▸ Aim of the exercise: Print all of the records. Exclude the images.

═══ Supplied records

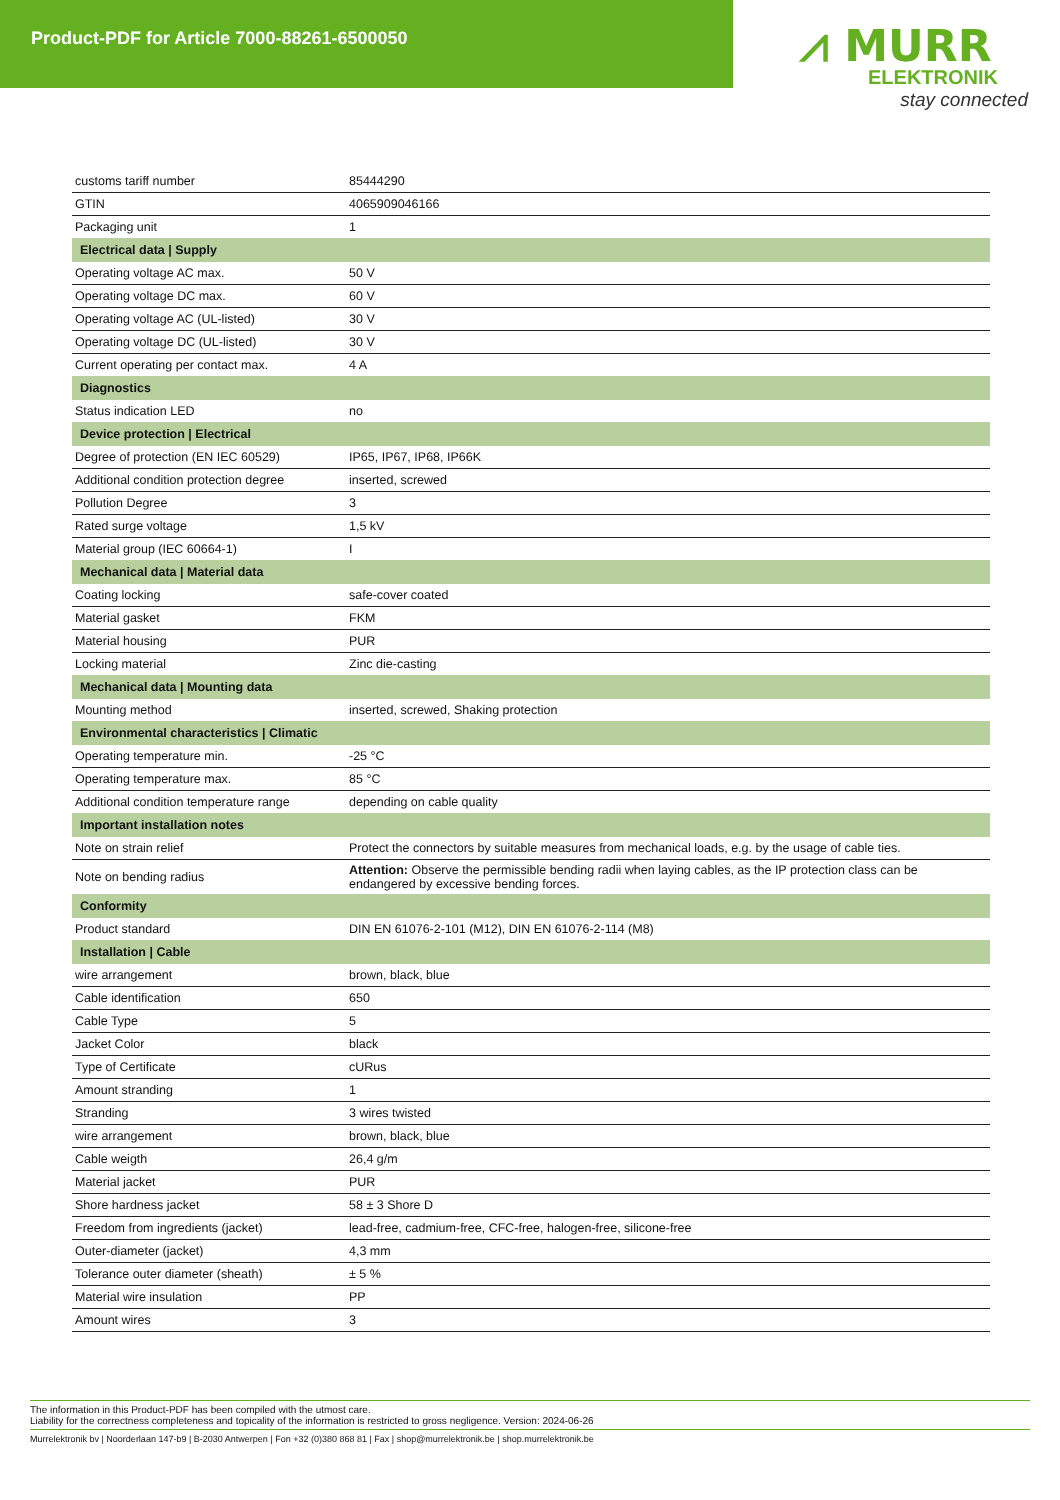Product-PDF for Article 7000-88261-6500050
⩘ MURR
ELEKTRONIK
stay connected
| customs tariff number | 85444290 |
| GTIN | 4065909046166 |
| Packaging unit | 1 |
| Electrical data / Supply | |
| Operating voltage AC max. | 50 V |
| Operating voltage DC max. | 60 V |
| Operating voltage AC (UL-listed) | 30 V |
| Operating voltage DC (UL-listed) | 30 V |
| Current operating per contact max. | 4 A |
| Diagnostics | |
| Status indication LED | no |
| Device protection / Electrical | |
| Degree of protection (EN IEC 60529) | IP65, IP67, IP68, IP66K |
| Additional condition protection degree | inserted, screwed |
| Pollution Degree | 3 |
| Rated surge voltage | 1,5 kV |
| Material group (IEC 60664-1) | I |
| Mechanical data / Material data | |
| Coating locking | safe-cover coated |
| Material gasket | FKM |
| Material housing | PUR |
| Locking material | Zinc die-casting |
| Mechanical data / Mounting data | |
| Mounting method | inserted, screwed, Shaking protection |
| Environmental characteristics / Climatic | |
| Operating temperature min. | -25 °C |
| Operating temperature max. | 85 °C |
| Additional condition temperature range | depending on cable quality |
| Important installation notes | |
| Note on strain relief | Protect the connectors by suitable measures from mechanical loads, e.g. by the usage of cable ties. |
| Note on bending radius | Attention: Observe the permissible bending radii when laying cables, as the IP protection class can be endangered by excessive bending forces. |
| Conformity | |
| Product standard | DIN EN 61076-2-101 (M12), DIN EN 61076-2-114 (M8) |
| Installation / Cable | |
| wire arrangement | brown, black, blue |
| Cable identification | 650 |
| Cable Type | 5 |
| Jacket Color | black |
| Type of Certificate | cURus |
| Amount stranding | 1 |
| Stranding | 3 wires twisted |
| wire arrangement | brown, black, blue |
| Cable weigth | 26,4 g/m |
| Material jacket | PUR |
| Shore hardness jacket | 58 ± 3 Shore D |
| Freedom from ingredients (jacket) | lead-free, cadmium-free, CFC-free, halogen-free, silicone-free |
| Outer-diameter (jacket) | 4,3 mm |
| Tolerance outer diameter (sheath) | ± 5 % |
| Material wire insulation | PP |
| Amount wires | 3 |
The information in this Product-PDF has been compiled with the utmost care.
Liability for the correctness completeness and topicality of the information is restricted to gross negligence. Version: 2024-06-26
Murrelektronik bv | Noorderlaan 147-b9 | B-2030 Antwerpen | Fon +32 (0)380 868 81 | Fax | shop@murrelektronik.be | shop.murrelektronik.be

══════

▸ Expected answer:
Product-PDF for Article 7000-88261-6500050
⩘ MURR
ELEKTRONIK
stay connected
| customs tariff number | 85444290 |
| GTIN | 4065909046166 |
| Packaging unit | 1 |
| Electrical data / Supply | |
| Operating voltage AC max. | 50 V |
| Operating voltage DC max. | 60 V |
| Operating voltage AC (UL-listed) | 30 V |
| Operating voltage DC (UL-listed) | 30 V |
| Current operating per contact max. | 4 A |
| Diagnostics | |
| Status indication LED | no |
| Device protection / Electrical | |
| Degree of protection (EN IEC 60529) | IP65, IP67, IP68, IP66K |
| Additional condition protection degree | inserted, screwed |
| Pollution Degree | 3 |
| Rated surge voltage | 1,5 kV |
| Material group (IEC 60664-1) | I |
| Mechanical data / Material data | |
| Coating locking | safe-cover coated |
| Material gasket | FKM |
| Material housing | PUR |
| Locking material | Zinc die-casting |
| Mechanical data / Mounting data | |
| Mounting method | inserted, screwed, Shaking protection |
| Environmental characteristics / Climatic | |
| Operating temperature min. | -25 °C |
| Operating temperature max. | 85 °C |
| Additional condition temperature range | depending on cable quality |
| Important installation notes | |
| Note on strain relief | Protect the connectors by suitable measures from mechanical loads, e.g. by the usage of cable ties. |
| Note on bending radius | Attention: Observe the permissible bending radii when laying cables, as the IP protection class can be endangered by excessive bending forces. |
| Conformity | |
| Product standard | DIN EN 61076-2-101 (M12), DIN EN 61076-2-114 (M8) |
| Installation / Cable | |
| wire arrangement | brown, black, blue |
| Cable identification | 650 |
| Cable Type | 5 |
| Jacket Color | black |
| Type of Certificate | cURus |
| Amount stranding | 1 |
| Stranding | 3 wires twisted |
| wire arrangement | brown, black, blue |
| Cable weigth | 26,4 g/m |
| Material jacket | PUR |
| Shore hardness jacket | 58 ± 3 Shore D |
| Freedom from ingredients (jacket) | lead-free, cadmium-free, CFC-free, halogen-free, silicone-free |
| Outer-diameter (jacket) | 4,3 mm |
| Tolerance outer diameter (sheath) | ± 5 % |
| Material wire insulation | PP |
| Amount wires | 3 |
The information in this Product-PDF has been compiled with the utmost care.
Liability for the correctness completeness and topicality of the information is restricted to gross negligence. Version: 2024-06-26
Murrelektronik bv | Noorderlaan 147-b9 | B-2030 Antwerpen | Fon +32 (0)380 868 81 | Fax | shop@murrelektronik.be | shop.murrelektronik.be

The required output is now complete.